Of course, another way to predict the future is to use computers.
WEATHER FORECASTING
Knowing what the weather is going to do is often a case of simply looking out of the window, but being able to predict weather conditions several days in advance is another matter. Being able to predict the future is more useful than knowing whether you’ll need a light jacket or waisthigh rubber waders this afternoon.
But predicting the weather is a difficult science because there’s a lot going on in our atmosphere. There’s a lot of data to be processed from orbiting satellites, airplanes, ships at sea, land-based weather stations, and more. But weather forecasting had more humble origins.
It takes us back 170 years, to Vice- Admiral Robert Fitzroy, a celebrated sailor in the British Navy who had been on the second voyage of the HMS Beagle with Charles Darwin, would become governor of New Zealand, and a man who thought the weather ought to be predictable. It generally wasn’t of course, and at the time was considered to be completely chaotic. Indeed, when the idea of forecasting the weather a mere 24 hours in advance was floated in the British Parliament in 1854, the whole place rocked with laughter.

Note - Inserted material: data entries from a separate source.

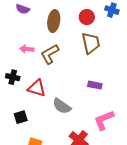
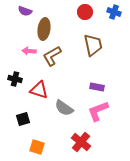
red circle: (87, 17) -> (85, 12), moved
brown ellipse: (54, 21) -> (44, 29), moved
pink L-shape: (104, 120) -> (98, 111), moved

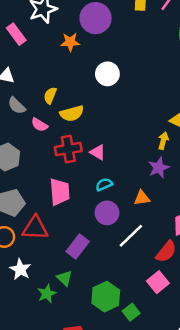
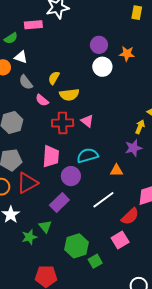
purple circle: (96, 18) -> (99, 45), moved, size x0.7
pink rectangle: (16, 34) -> (33, 25), turned -66
orange star: (70, 42) -> (127, 54), moved
pink triangle: (98, 152) -> (87, 121), moved
cyan semicircle: (104, 185) -> (88, 155), size x1.5
purple circle: (107, 213) -> (71, 176), moved
red triangle: (35, 228) -> (27, 183), turned -40

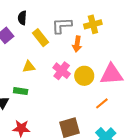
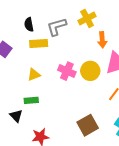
black semicircle: (22, 18) -> (29, 24), moved
yellow rectangle: (41, 38) -> (39, 43), turned -42
orange arrow: (77, 44) -> (102, 40), moved

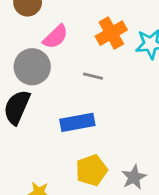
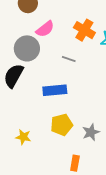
orange cross: (111, 33) -> (84, 30), turned -35

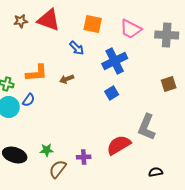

In the 1800s, weather forecasting’s cutting-edge technology was a frog. Having caught one, you kept the poor creature in a glass jar with a small ladder and some water at the bottom. The idea was that, if the weather was going to be fine, the frog would climb the ladder, and if it was going to rain it would languish at the bottom in the water. Changing this water every week or so was considered essential. Indeed, even today, meteorologists in Germany are sometimes called ‘Wetterfrosch’, or weather frogs.
A frog in a jar was the cutting edge of 1800s weather forecasting tech.
© WIKIPEDIA, PRESS IMAGE/MET OFFICE, BLUEXIMAGES/GETTY IMAGES
IMPROVING ACCURACY
Of course, this was a rather hit and miss method of weather forecasting, but with the loss of the ship Royal Charter in bad weather in 1859, Fitzroy, who had set up a small office to worry about the weather five years earlier, was authorized to start issuing storm warnings, which he did with the aid of a new invention, the electronic telegraph. From his office in London, he gathered information from 15 coastal weather stations and, if he thought a storm was likely, would send a message to the nearest port, warning shipping. He developed weather charts known as ‘forecasts’—a previously unknown word—and by 1861, was delivering these forecasts of the weather two days ahead, published in The Times newspaper.
A portrait lithograph made by Herman John Schmidt of Vice-Admiral Robert Fitzroy, founder of the Met Office.
Unfortunately, Fitzroy’s forecasts weren’t always accurate. “Yesterday, at two o’clock, we received by telegraph Admiral Fitzroy’s signal of a southerly gale. The gallant meteorologist might have sent it by post, as the gale had commenced the day before and concluded fully 12 hours before the receipt of the warning,” read a letter in the Cork Examiner.